Provided passage
◇ ◇ ◇

Firstly, since when did Marxists confuse the fact of particularly a social democratic party, like Syriza, taking “governmental office”, having won an election, with a revolutionary party taking “power”? Marxists have historically been at pains to make a clear distinction between the two, because the distinction has very serious consequences. Anyone who confuses simply assuming governmental office, so as to carry forward a series of reforms compatible with a continuation of bourgeois rule, with taking power, which implies overthrowing the existing class state, and erecting in its place a workers’ state, is indeed doomed to lead workers into the kind of catastrophe that occurred with the Allende government in Chile.
But, bearing that distinction in mind, and recognising Syriza for what it is - a traditional bourgeois social democratic party, no different from the Labour Party or the US Democrats - I find the fetishising of the refusal to take governmental office strange. Would you similarly argue for any of your comrades, for example, to refuse to take up a position as a shop steward, or other official position, on the basis that they frequently could not even prevent wage and job cuts, etc?
Can we assume that if Labour wins the upcoming election, then, having called for a vote for them, you will demand that they refuse to take office, because there is little chance that a Miliband Labour government will fulfil even a minimum programme? If, having won such an election, Labour did refuse to take office on the basis you propose, indeed had the Labour government in 1945, 1964, 1966, 1974 and so on refused to take office, having gone to the trouble of getting millions of workers to vote for it, what chance do you think there is that those workers would bother voting for such a party in any future election? Indeed, as an ordinary worker, if the CPGB’s or indeed the Labour Party’s message to me was ‘Vote for us: we will refuse to take office’, I would look for some other party to support, where my vote was not going to be wasted!

◇ ◇ ◇

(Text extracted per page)
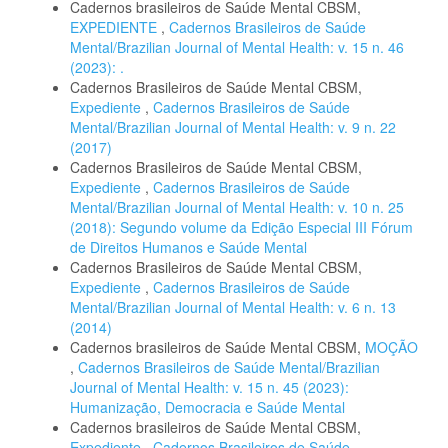
Cadernos brasileiros de Saúde Mental CBSM,
EXPEDIENTE
,
Cadernos Brasileiros de Saúde
Mental/Brazilian Journal of Mental Health: v. 15 n. 46
(2023): .
Cadernos Brasileiros de Saúde Mental CBSM,
Expediente
,
Cadernos Brasileiros de Saúde
Mental/Brazilian Journal of Mental Health: v. 9 n. 22
(2017)
Cadernos Brasileiros de Saúde Mental CBSM,
Expediente
,
Cadernos Brasileiros de Saúde
Mental/Brazilian Journal of Mental Health: v. 10 n. 25
(2018): Segundo volume da Edição Especial III Fórum
de Direitos Humanos e Saúde Mental
Cadernos Brasileiros de Saúde Mental CBSM,
Expediente
,
Cadernos Brasileiros de Saúde
Mental/Brazilian Journal of Mental Health: v. 6 n. 13
(2014)
Cadernos brasileiros de Saúde Mental CBSM,
MOÇÃO
,
Cadernos Brasileiros de Saúde Mental/Brazilian
Journal of Mental Health: v. 15 n. 45 (2023):
Humanização, Democracia e Saúde Mental
Cadernos brasileiros de Saúde Mental CBSM,
Expediente
,
Cadernos Brasileiros de Saúde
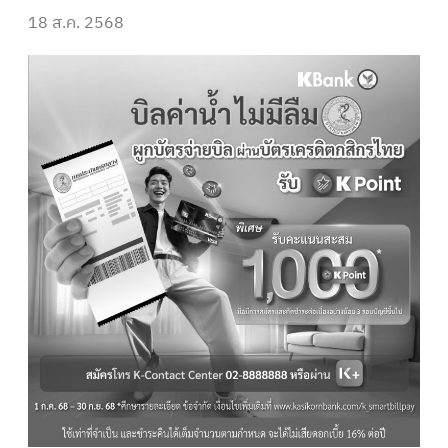
18 ส.ค. 2568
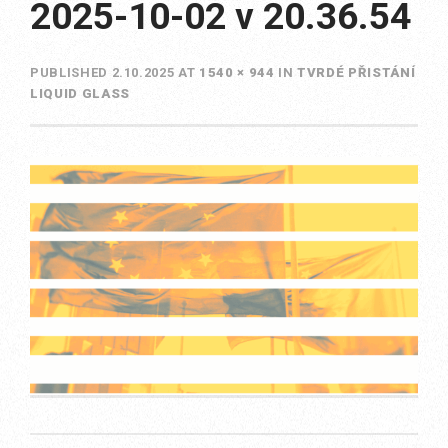
2025-10-02 v 20.36.54
PUBLISHED
2.10.2025
AT
1540 × 944
IN
TVRDÉ PŘISTÁNÍ
LIQUID GLASS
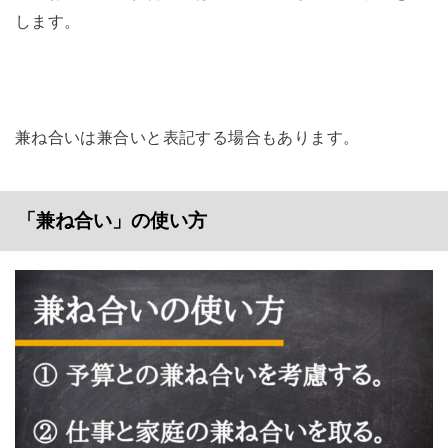
します。
兼ね合いは兼合いと表記する場合もあります。
「兼ね合い」の使い方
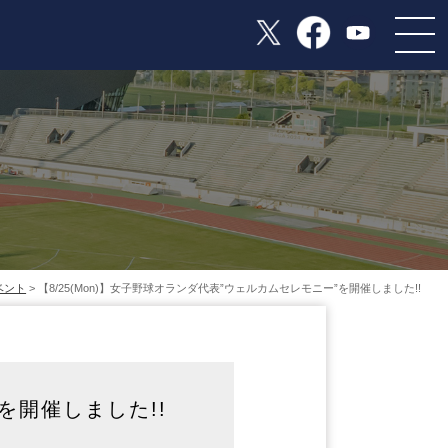
ベント
> 【8/25(Mon)】女子野球オランダ代表”ウェルカムセレモニー”を開催しました!!
を開催しました!!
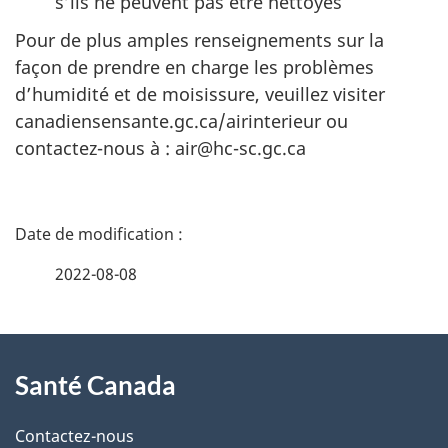
s’ils ne peuvent pas être nettoyés
Pour de plus amples renseignements sur la
façon de prendre en charge les problèmes
d’humidité et de moisissure, veuillez visiter
canadiensensante.gc.ca/airinterieur ou
contactez-nous à : air@hc-sc.gc.ca
D
é
2022-08-08
t
À
a
Santé Canada
propos
i
de
l
Contactez-nous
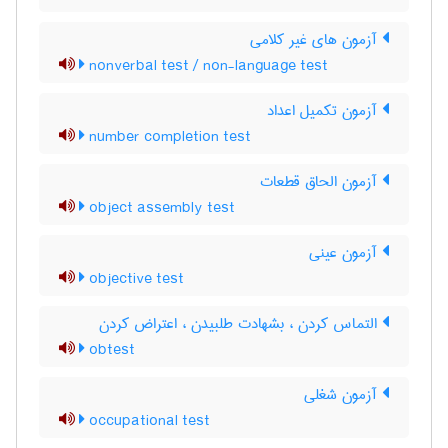
آزمون های غیر کلامی
nonverbal test / non-language test
آزمون تکمیل اعداد
number completion test
آزمون الحاق قطعات
object assembly test
آزمون عینی
objective test
التماس کردن ، بشهادت طلبیدن ، اعتراض کردن
obtest
آزمون شغلی
occupational test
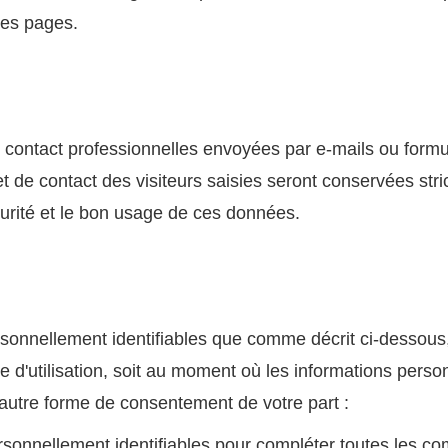
 des pages.
 contact professionnelles envoyées par e-mails ou form
 et de contact des visiteurs saisies seront conservées str
curité et le bon usage de ces données.
ersonnellement identifiables que comme décrit ci-dessou
 d'utilisation, soit au moment où les informations person
e autre forme de consentement de votre part :
ersonnellement identifiables pour compléter toutes les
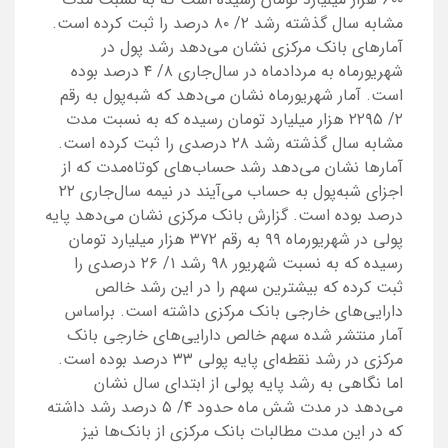
مشابه سال گذشته رشد ۲/ ۸۰ درصد را ثبت کرده است.
آمارهای بانک مرکزی نشان می‌دهد رشد پول در
شهریورماه به مردادماه در سال‌جاری ۸/ ۴ درصد بوده
است. آمار شهریور‌ماه نشان می‌دهد که شبه‌پول به رقم
۲/ ۲۲۹۵ هزار میلیارد تومان رسیده که به نسبت مدت
مشابه سال گذشته رشد ۲۸ درصدی را ثبت کرده است.
آمارها نشان می‌دهد رشد حساب‌های کوتاه‌مدت که از
اجزای شبه‌پول به حساب می‌آیند در نیمه سال‌جاری ۲۲
درصد بوده است. گزارش بانک مرکزی نشان می‌دهد پایه
پولی در شهریور‌ماه ۹۹ به رقم ۳۷۲ هزار میلیارد تومان
رسیده که به نسبت شهریور ۹۸ رشد ۱/ ۲۶ درصدی را
ثبت کرده که بیشترین سهم را در این رشد خالص
دارایی‌های خارجی بانک مرکزی داشته است. براساس
آمار منتشر شده سهم خالص دارایی‌های خارجی بانک
مرکزی در رشد نقطه‌ای پایه پولی ۳۳ درصد بوده است.
اما نگاهی به رشد پایه پولی از ابتدای سال نشان
می‌دهد در مدت شش ماه حدود ۴/ ۵ درصد رشد داشته
که در این مدت مطالبات بانک مرکزی از بانک‌ها نیز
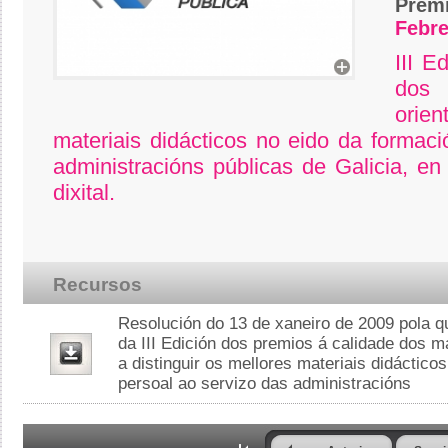
Pre
Febre
III E
dos
orien
materiais didácticos no eido da formac
administracións públicas de Galicia, e
dixital.
Recursos
Resolución do 13 de xaneiro de 2009 pola q
da III Edición dos premios á calidade dos ma
a distinguir os mellores materiais didáctico
persoal ao servizo das administracións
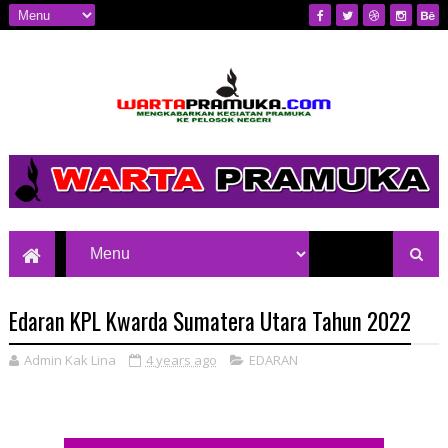
Mengkabarkan Kegiatan Pramuka ke
Pelosok Negeri
Edaran KPL Kwarda Sumatera Utara Tahun 2022
Admin Kak Lina
4 years ago
EDARAN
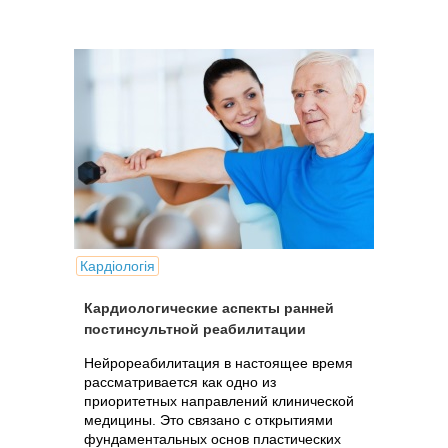
каждым днем совершенствуются.
Кардіологія
Кардиологические аспекты ранней
постинсультной реабилитации
Нейрореабилитация в настоящее время
рассматривается как одно из
приоритетных направлений клинической
медицины. Это связано с открытиями
фундаментальных основ пластических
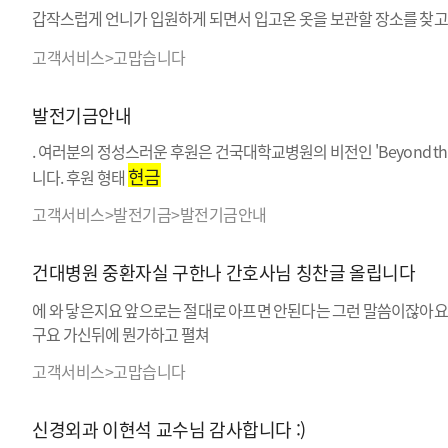
갑작스럽게 언니가 입원하게 되면서 입고온 옷을 보관할 장소를 찾고
고객서비스>고맙습니다
발전기금안내
. 여러분의 정성스러운 후원은 건국대학교병원의 비전인 'Beyond 
현금
니다. 후원 형태
고객서비스>발전기금>발전기금안내
건대병원 중환자실 구한나 간호사님 칭찬글 올립니다
에 와 닿은지요 앞으로는 절대로 아프면 안된다는 그런 말씀이잖아
구요 가신뒤에 뭔가하고 펼쳐
고객서비스>고맙습니다
신경외과 이현석 교수님 감사합니다 :)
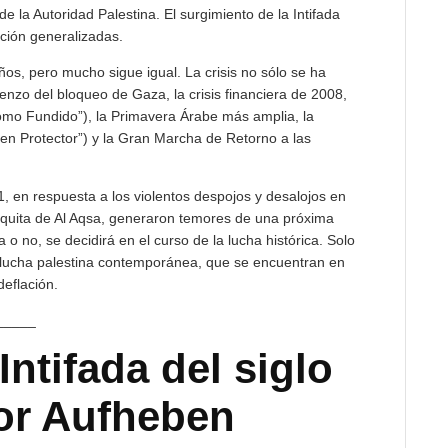
 de la Autoridad Palestina. El surgimiento de la Intifada
cción generalizadas.
os, pero mucho sigue igual. La crisis no sólo se ha
nzo del bloqueo de Gaza, la crisis financiera de 2008,
mo Fundido”), la Primavera Árabe más amplia, la
n Protector”) y la Gran Marcha de Retorno a las
, en respuesta a los violentos despojos y desalojos en
ezquita de Al Aqsa, generaron temores de una próxima
da o no, se decidirá en el curso de la lucha histórica. Solo
a lucha palestina contemporánea, que se encuentran en
deflación.
_____
Intifada del siglo
or Aufheben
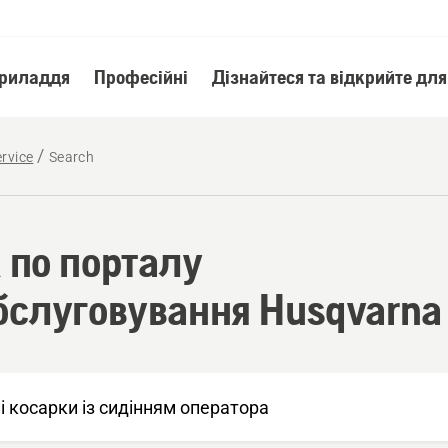
приладдя
Професійні
Дізнайтеся та відкрийте для
rvice
Search
 по порталу
бслуговування Husqvarna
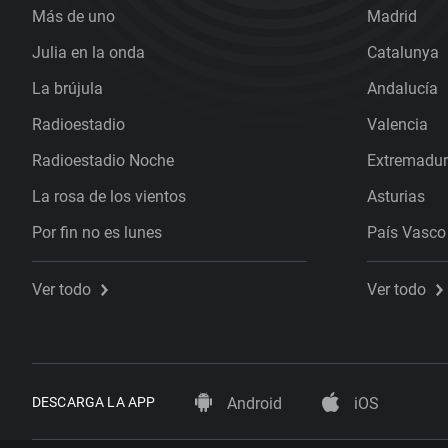
Más de uno
Madrid
Julia en la onda
Catalunya
La brújula
Andalucía
Radioestadio
Valencia
Radioestadio Noche
Extremadu
La rosa de los vientos
Asturias
Por fin no es lunes
País Vasco
Ver todo
Ver todo
DESCARGA LA APP
Android
iOS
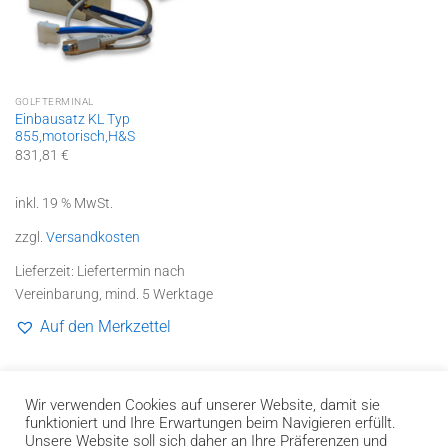
GOLFTERMINAL
Einbausatz KL Typ
855,motorisch,H&S
831,81
€
inkl. 19 % MwSt.
zzgl.
Versandkosten
Lieferzeit:
Liefertermin nach
Vereinbarung, mind. 5 Werktage
Auf den Merkzettel
1
2
3
4
5
Wir verwenden Cookies auf unserer Website, damit sie
funktioniert und Ihre Erwartungen beim Navigieren erfüllt.
Unsere Website soll sich daher an Ihre Präferenzen und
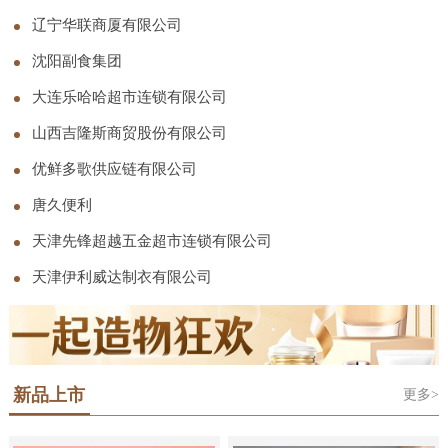
司
辽宁华联商厦有限公司
沈阳副食集团
大连乐哈哈超市连锁有限公司
山西吉隆斯商贸股份有限公司
优鲜多歌供应链有限公司
唐久便利
天津先锋超越五金超市连锁有限公司
天津伊利威达制衣有限公司
新品上市
更多>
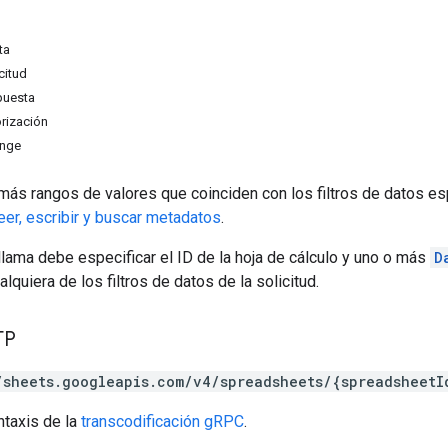
ta
citud
puesta
rización
nge
más rangos de valores que coinciden con los filtros de datos es
er, escribir y buscar metadatos
.
lama debe especificar el ID de la hoja de cálculo y uno o más
D
lquiera de los filtros de datos de la solicitud.
TP
/sheets.googleapis.com/v4/spreadsheets/{spreadsheetI
ntaxis de la
transcodificación gRPC
.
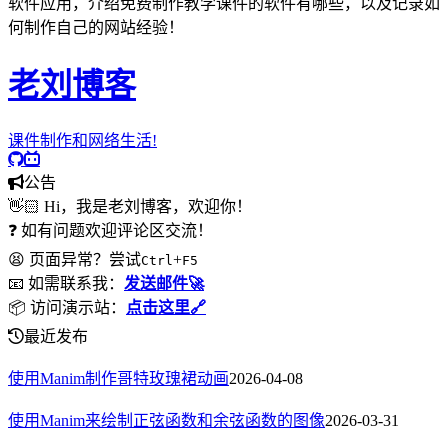
软件应用，介绍免费制作教学课件的软件有哪些，以及记录如
何制作自己的网站经验！
老刘博客
课件制作和网络生活!
公告
👋🏻 Hi，我是老刘博客，欢迎你！
❓ 如有问题欢迎评论区交流！
😫 页面异常？尝试
+
Ctrl
F5
📧 如需联系我：
发送邮件🚀
📦 访问演示站：
点击这里🔗
最近发布
使用Manim制作哥特玫瑰裙动画
2026-04-08
使用Manim来绘制正弦函数和余弦函数的图像
2026-03-31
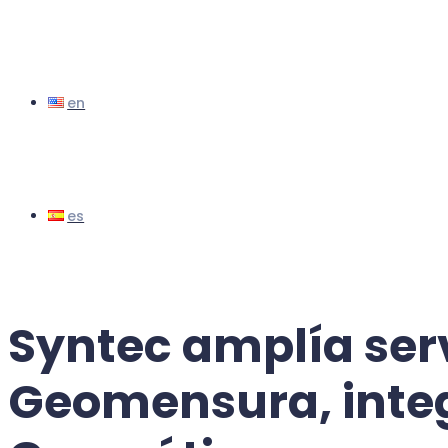
Syntec amplía serv
Geomensura, inte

◇ ◇ ◇

Required actions
**1.** Please state whether each statement agrees with the Syriza passage, answering yes or no and quoting the deciding words: (a) Syriza is called a traditional bourgeois social democratic party; (b) taking power is said to imply overthrowing the existing class state; (c) the 1950 Labour government is among those named.
**2.** Carry the Syriza passage on from its last sentence.
These entries come from a separate source.

Answers for each item
**1.**
(a) Yes: "a traditional bourgeois social democratic party, no different from the Labour Party or the US Democrats"
(b) Yes: "taking power, which implies overthrowing the existing class state"
(c) No: "had the Labour government in 1945, 1964, 1966, 1974 and so on refused to take office"

**2.**
In your article, you write: “Germany and its close allies were never going to consent to any form of debt relief or repudiation, as that would set a dangerous precedent - sparking rebellion across Europe.” But there is no reason to believe that is the case. After all, there have already been numerous haircuts of Greek debt, and all economists recognise that the Greek debt will have to be written off one way or another anyway, because there is no way Greece can repay it.
You are right to point out that the reason why governments in Germany, Spain, Portugal and Italy are opposed to any rational resolution with Syriza is that it will lead to similar calls from the workers in their own countries. But it’s precisely for that reason that it was right for Syriza under the actual conditions to have taken office, and put that possibility on the table! Syriza’s approach of calling its defeat a victory is a serious mistake, but not a fatal one at present, if it uses the interim to stress that it was forced into this compromise, and needs to build an opposition to austerity across Europe. Then those governments in Spain, Italy, Ireland and Portugal would have reason to worry. Already, even the German trade unions have come out with a statement opposing the harsh measures being taken against Greece.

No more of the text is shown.